## Lesetext
Die Folgen der Kaufhof-Schließungen in der Region, die geplanten Steuererhöhungen am Niederrhein und der Digitalisierungsgrad der Verwaltung im Land – es gab reichlich Stoff für eine angeregte Debatte zwischen Ina Scharrenbach und den Unternehmerinnen und Unternehmern der IHK-Vollversammlung.
Region – Die Ministerin für Heimat, Kommunales, Bau und Digitalisierung des Landes Nordrhein-Westfalen war der Einladung der Industrie- und Handelskammer Mittlerer Niederrhein gefolgt, um sich über aktuelle Entwicklungen auszutauschen.
„Wie viele stationäre Einzelhandelsunternehmen leidet auch Galeria Kaufhof unter dem Trend zum Online-Handel“, sagte Scharrenbach. Dazu komme, dass es an einem tragfähigen Konzept für die Sanierung des Unternehmens gemangelt habe. „Wir als Landesregierung wollen attraktive Innenstädte“, versicherte die Ministerin. „Ich bin sicher, dass es gelingen wird, für die geschlossenen Häusern sinnvolle Nachnutzungen zu gewinnen.“ Dies könne Einzelhandel sein, aber auch Wohnen oder Gewerbe. „Wir unterstützen die Kommunen dabei, neue Konzepte für die Nutzung der Immobilien in Neuss, Krefeld und Mönchengladbach zu entwickeln“, versicherte IHK-Präsident Elmar te Neues.

Extrahierte Datensätze
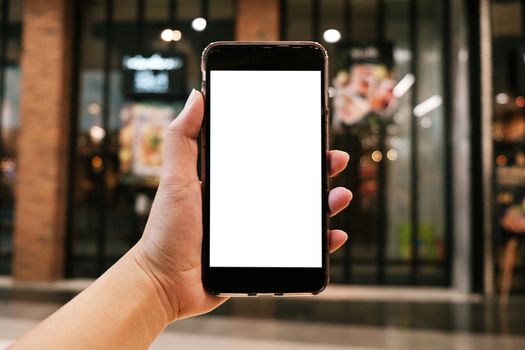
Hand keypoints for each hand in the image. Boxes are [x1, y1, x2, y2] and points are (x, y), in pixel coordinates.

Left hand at [132, 89, 352, 321]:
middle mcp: (250, 205)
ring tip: (340, 196)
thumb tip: (197, 95)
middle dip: (318, 171)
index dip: (293, 146)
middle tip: (334, 160)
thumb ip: (183, 138)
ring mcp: (259, 232)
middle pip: (292, 184)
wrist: (164, 283)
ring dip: (327, 204)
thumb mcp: (175, 179)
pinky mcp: (264, 258)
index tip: (312, 132)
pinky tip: (334, 234)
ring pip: (302, 215)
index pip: (270, 159)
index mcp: (233, 184)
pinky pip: (300, 250)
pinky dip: (321, 243)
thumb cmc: (166, 231)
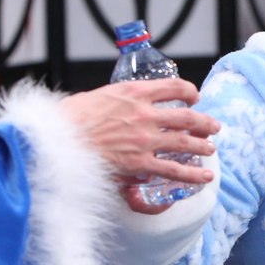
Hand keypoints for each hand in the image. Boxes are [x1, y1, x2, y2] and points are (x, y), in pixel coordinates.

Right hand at [62, 78, 218, 192]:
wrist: (52, 139)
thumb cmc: (68, 119)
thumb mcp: (96, 97)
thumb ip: (117, 101)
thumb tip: (121, 106)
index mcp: (133, 92)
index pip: (173, 87)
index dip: (189, 91)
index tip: (194, 96)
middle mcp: (144, 113)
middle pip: (186, 117)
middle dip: (204, 122)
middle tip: (213, 126)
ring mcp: (144, 138)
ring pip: (185, 142)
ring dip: (202, 146)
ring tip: (211, 150)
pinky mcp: (139, 162)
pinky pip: (173, 170)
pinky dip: (192, 175)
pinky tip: (205, 178)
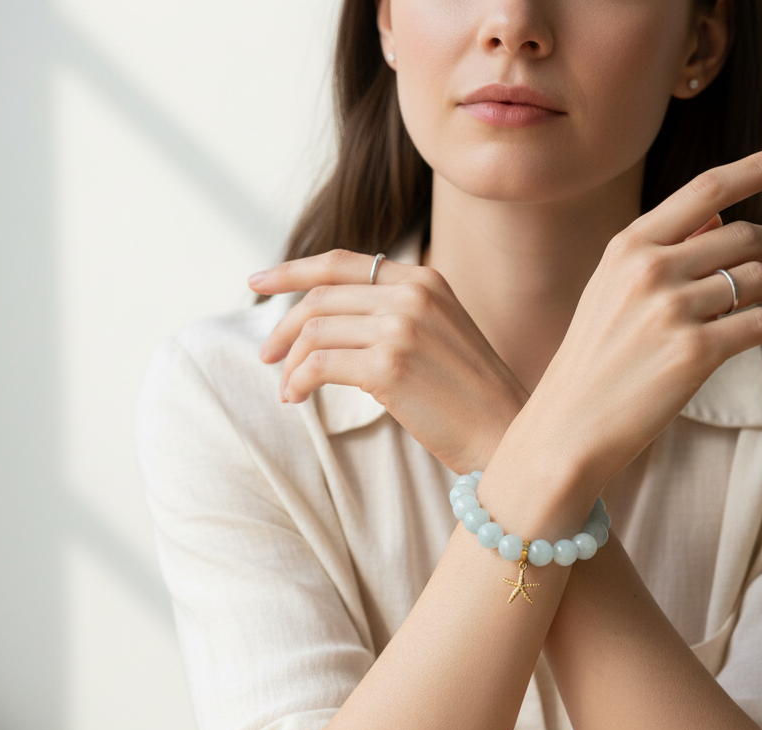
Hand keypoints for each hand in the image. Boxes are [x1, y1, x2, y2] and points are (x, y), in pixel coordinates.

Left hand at [249, 251, 529, 474]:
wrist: (503, 434)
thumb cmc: (469, 396)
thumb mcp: (440, 334)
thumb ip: (396, 314)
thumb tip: (332, 320)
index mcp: (424, 279)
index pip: (341, 263)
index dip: (292, 271)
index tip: (258, 283)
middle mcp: (411, 294)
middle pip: (321, 297)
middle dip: (283, 327)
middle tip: (267, 356)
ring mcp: (401, 327)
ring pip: (315, 330)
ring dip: (290, 361)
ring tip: (287, 388)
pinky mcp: (389, 366)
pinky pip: (319, 364)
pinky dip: (299, 381)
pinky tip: (297, 398)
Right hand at [522, 147, 761, 490]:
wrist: (568, 427)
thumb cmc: (592, 364)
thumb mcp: (611, 293)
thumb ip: (661, 252)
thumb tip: (719, 217)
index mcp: (628, 247)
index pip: (707, 189)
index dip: (758, 168)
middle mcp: (650, 269)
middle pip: (743, 234)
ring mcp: (671, 310)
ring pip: (758, 278)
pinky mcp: (693, 353)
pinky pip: (761, 324)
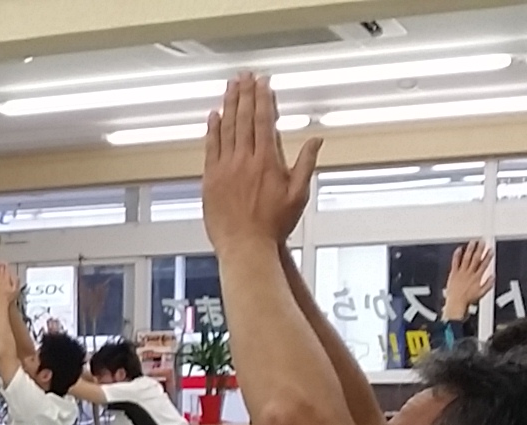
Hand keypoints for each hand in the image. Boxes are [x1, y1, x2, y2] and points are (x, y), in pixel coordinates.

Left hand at [0, 263, 17, 303]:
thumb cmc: (9, 298)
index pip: (6, 271)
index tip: (5, 262)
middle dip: (0, 265)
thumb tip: (16, 276)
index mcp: (6, 280)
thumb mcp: (16, 290)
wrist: (1, 303)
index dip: (6, 266)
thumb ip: (16, 282)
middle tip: (0, 261)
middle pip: (0, 271)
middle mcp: (0, 280)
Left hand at [203, 74, 321, 251]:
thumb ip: (306, 164)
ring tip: (231, 87)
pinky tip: (214, 115)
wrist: (245, 246)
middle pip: (244, 119)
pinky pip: (210, 148)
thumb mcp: (298, 195)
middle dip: (245, 94)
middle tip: (245, 76)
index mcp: (267, 161)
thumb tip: (315, 141)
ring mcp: (225, 169)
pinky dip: (212, 130)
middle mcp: (244, 161)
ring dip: (229, 105)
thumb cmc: (272, 226)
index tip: (262, 83)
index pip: (264, 121)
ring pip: (226, 129)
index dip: (262, 99)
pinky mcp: (210, 179)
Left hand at [442, 241, 493, 320]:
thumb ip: (488, 284)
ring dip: (470, 249)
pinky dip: (457, 255)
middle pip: (477, 258)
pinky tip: (459, 249)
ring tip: (473, 242)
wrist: (456, 303)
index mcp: (478, 277)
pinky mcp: (454, 273)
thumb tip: (493, 276)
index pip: (485, 264)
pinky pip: (455, 262)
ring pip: (467, 258)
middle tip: (483, 241)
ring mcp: (461, 272)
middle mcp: (470, 273)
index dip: (488, 256)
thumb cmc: (468, 300)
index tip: (491, 249)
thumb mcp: (482, 293)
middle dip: (480, 249)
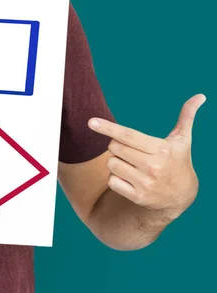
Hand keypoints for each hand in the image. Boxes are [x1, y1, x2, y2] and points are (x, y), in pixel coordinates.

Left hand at [88, 94, 204, 216]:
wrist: (183, 196)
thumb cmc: (178, 161)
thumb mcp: (182, 140)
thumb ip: (187, 116)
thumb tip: (200, 95)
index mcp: (161, 150)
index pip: (128, 135)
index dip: (108, 128)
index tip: (91, 122)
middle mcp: (153, 167)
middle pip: (114, 147)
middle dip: (117, 146)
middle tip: (132, 151)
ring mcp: (145, 183)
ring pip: (111, 164)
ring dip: (116, 162)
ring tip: (132, 165)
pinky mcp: (138, 197)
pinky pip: (111, 181)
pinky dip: (115, 179)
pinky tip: (130, 179)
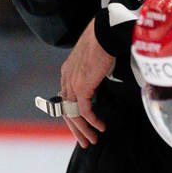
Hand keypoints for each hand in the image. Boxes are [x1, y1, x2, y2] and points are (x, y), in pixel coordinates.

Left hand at [61, 20, 113, 147]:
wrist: (105, 31)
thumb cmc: (105, 39)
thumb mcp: (95, 60)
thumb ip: (94, 72)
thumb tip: (103, 78)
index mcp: (67, 72)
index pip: (66, 100)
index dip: (72, 115)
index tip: (81, 126)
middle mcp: (66, 79)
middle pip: (66, 110)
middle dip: (75, 128)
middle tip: (84, 141)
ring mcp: (72, 83)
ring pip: (73, 114)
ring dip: (83, 129)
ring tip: (92, 140)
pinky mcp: (81, 87)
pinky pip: (83, 111)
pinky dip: (91, 121)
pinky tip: (99, 127)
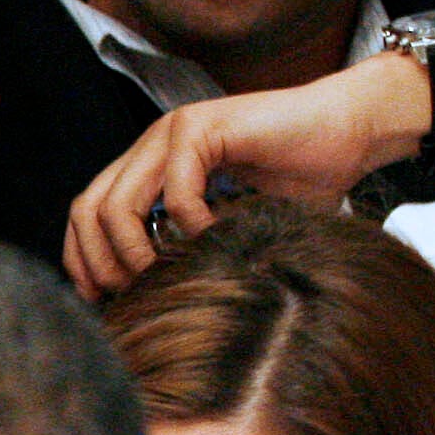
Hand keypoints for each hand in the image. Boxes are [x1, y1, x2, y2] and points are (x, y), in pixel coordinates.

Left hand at [62, 47, 425, 296]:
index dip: (83, 260)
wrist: (351, 131)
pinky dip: (192, 224)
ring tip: (166, 273)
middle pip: (86, 210)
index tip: (102, 302)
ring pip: (116, 203)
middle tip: (129, 295)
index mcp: (149, 165)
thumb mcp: (230, 227)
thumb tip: (145, 306)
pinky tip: (220, 233)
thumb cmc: (301, 180)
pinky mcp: (203, 127)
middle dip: (99, 263)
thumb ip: (187, 249)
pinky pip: (175, 192)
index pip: (87, 212)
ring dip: (136, 251)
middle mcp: (151, 145)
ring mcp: (172, 132)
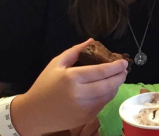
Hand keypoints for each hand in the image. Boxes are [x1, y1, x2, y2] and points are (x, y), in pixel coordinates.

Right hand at [13, 39, 128, 134]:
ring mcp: (84, 108)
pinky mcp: (85, 118)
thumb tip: (92, 41)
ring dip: (115, 87)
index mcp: (72, 78)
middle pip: (109, 85)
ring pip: (108, 96)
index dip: (115, 66)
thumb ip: (75, 51)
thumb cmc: (44, 86)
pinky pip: (102, 105)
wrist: (34, 113)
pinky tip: (105, 90)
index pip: (101, 71)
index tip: (123, 62)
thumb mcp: (56, 64)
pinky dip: (107, 96)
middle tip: (124, 70)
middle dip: (120, 76)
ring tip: (116, 78)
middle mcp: (79, 94)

## Ziel der Übung
Bitte nennen Sie, wessen Einladung die Ministerin laut dem Bericht über die IHK-Vollversammlung gefolgt war. Die Zeilen spielen hierfür keine Rolle.

## Antwort zur Aufgabe
Der Einladung der Industrie- und Handelskammer Mittlerer Niederrhein.